Lauréate du Mérite du français dans la culture 2018, Mme Joséphine Bacon se fait un devoir, où qu’elle soit, de replonger dans sa mémoire pour puiser parmi ses souvenirs les plus lumineux et les faire partager par l’entremise des différentes formes d’art dans lesquelles elle s’investit.

Depuis son arrivée à Montréal il y a de cela cinquante ans, Mme Bacon est animée par la même volonté, celle de combattre l’oubli et la disparition de la langue, des traditions, des connaissances et de la culture de ses ancêtres, les Innus.

Tour à tour interprète, traductrice, narratrice et réalisatrice, son chemin croise celui de la poésie seulement en 2008.

La poésie de cette auteure est imprégnée d’un respect profond pour la nature. Ses vers sont épurés, presque incantatoires. Dans des mots justes emplis d’autodérision et d’optimisme, ils rendent hommage au territoire et à l’histoire des premiers peuples, porteurs d’une tradition millénaire.

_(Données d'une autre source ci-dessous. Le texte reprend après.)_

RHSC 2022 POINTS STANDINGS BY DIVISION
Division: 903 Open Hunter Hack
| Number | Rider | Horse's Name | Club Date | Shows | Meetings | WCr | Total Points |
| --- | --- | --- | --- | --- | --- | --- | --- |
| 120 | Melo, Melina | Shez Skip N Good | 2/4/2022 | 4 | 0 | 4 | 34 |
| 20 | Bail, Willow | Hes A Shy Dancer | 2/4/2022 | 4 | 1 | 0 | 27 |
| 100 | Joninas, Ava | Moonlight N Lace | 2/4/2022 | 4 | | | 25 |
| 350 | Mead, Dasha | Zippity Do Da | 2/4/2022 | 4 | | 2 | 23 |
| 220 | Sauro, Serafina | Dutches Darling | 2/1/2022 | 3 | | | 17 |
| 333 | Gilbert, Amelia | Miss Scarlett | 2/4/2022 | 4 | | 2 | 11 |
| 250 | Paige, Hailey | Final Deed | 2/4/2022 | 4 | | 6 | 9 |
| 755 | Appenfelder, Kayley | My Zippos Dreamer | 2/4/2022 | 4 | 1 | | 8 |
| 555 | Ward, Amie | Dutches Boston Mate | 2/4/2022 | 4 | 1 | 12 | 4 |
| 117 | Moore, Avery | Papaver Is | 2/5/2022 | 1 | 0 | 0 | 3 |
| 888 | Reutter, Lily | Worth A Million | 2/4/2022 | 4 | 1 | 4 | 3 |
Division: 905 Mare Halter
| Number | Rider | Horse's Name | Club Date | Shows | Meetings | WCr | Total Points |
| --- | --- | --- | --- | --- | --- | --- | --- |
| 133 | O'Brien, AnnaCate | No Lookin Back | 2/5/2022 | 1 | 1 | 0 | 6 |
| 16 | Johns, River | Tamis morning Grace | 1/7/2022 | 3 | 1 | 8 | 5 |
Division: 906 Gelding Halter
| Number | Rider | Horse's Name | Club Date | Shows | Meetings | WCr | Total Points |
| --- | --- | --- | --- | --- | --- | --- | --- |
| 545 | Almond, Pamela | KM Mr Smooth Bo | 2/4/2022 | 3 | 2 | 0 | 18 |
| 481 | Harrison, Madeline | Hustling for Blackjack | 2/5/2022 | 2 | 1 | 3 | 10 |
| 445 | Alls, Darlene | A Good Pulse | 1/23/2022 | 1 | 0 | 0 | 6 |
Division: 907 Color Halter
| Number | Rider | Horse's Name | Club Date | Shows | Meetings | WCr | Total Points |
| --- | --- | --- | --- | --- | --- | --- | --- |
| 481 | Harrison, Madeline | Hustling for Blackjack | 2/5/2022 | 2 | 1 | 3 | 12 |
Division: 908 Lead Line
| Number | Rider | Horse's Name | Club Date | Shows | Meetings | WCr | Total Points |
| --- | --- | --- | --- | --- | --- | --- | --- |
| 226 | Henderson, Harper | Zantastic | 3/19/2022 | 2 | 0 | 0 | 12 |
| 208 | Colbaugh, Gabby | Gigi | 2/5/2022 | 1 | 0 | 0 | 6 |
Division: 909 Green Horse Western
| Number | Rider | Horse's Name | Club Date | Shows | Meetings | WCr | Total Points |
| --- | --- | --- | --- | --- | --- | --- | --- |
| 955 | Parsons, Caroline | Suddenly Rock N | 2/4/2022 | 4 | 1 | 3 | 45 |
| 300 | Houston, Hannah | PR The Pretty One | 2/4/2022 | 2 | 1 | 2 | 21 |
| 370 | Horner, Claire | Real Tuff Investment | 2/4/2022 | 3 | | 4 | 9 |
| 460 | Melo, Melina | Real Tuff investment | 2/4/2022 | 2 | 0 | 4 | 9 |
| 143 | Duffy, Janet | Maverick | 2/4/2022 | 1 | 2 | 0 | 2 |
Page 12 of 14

Sous ses mots envoûtants, provenant d’une langue belle et simple, se trouvent en filigrane des thèmes qui lui sont chers, comme la vieillesse, le temps qui passe, la sagesse et le désir de s’inscrire dans sa culture d’appartenance. Bien que l’appel de ses racines soit toujours bien présent dans sa poésie, elle réalise un hommage à l’urbanité dans son tout dernier ouvrage paru au mois de septembre 2018.

Soulignons que Joséphine Bacon a une façon bien à elle d’écrire sa poésie : elle rédige d’abord son texte en innu, puis le réécrit en français. Il ne s’agit pas ici d’une traduction, mais d’une adaptation de ses écrits à la réalité de chaque langue. De cette manière, Mme Bacon cultive un dialogue original entre les langues et les cultures, fécond pour la littérature d’ici. Elle impose ainsi sa voix singulière dans la littérature amérindienne francophone au Québec.